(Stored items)
=== Begin Enclosure ===

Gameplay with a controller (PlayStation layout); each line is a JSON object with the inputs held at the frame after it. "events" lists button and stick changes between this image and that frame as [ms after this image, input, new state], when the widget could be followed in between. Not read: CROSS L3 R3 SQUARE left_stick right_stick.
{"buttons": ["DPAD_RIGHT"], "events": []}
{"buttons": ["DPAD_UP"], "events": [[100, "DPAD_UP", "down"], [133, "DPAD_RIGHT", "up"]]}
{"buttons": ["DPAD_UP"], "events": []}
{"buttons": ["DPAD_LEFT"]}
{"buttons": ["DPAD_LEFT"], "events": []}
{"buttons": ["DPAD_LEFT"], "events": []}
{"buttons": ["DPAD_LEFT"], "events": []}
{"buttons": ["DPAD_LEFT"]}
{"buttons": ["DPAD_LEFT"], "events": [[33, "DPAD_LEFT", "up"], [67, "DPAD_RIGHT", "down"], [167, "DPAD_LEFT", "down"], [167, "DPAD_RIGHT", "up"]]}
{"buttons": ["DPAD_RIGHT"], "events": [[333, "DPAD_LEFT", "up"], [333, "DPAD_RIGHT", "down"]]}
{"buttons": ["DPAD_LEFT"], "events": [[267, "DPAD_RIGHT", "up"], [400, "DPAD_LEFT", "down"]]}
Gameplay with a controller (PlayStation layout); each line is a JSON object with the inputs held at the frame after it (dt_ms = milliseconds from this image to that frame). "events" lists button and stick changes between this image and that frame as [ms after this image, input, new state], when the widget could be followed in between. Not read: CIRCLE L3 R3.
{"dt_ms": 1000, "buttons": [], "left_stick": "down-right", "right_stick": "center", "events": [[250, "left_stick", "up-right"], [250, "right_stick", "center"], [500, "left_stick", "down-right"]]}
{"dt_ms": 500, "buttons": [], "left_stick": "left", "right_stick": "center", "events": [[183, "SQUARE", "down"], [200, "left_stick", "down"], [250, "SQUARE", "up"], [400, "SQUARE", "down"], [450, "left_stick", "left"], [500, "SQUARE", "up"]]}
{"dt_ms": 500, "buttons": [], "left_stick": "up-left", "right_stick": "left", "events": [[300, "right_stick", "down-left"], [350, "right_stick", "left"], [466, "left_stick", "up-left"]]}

=== End Enclosure ===

** WHAT THE EXERCISE ASKS **
Using the entries above, copy out all lines that contain the string "PlayStation".

** SOLUTION **
Gameplay with a controller (PlayStation layout); each line is a JSON object with the inputs held at the frame after it. "events" lists button and stick changes between this image and that frame as [ms after this image, input, new state], when the widget could be followed in between. Not read: CROSS L3 R3 SQUARE left_stick right_stick.
Gameplay with a controller (PlayStation layout); each line is a JSON object with the inputs held at the frame after it (dt_ms = milliseconds from this image to that frame). "events" lists button and stick changes between this image and that frame as [ms after this image, input, new state], when the widget could be followed in between. Not read: CIRCLE L3 R3.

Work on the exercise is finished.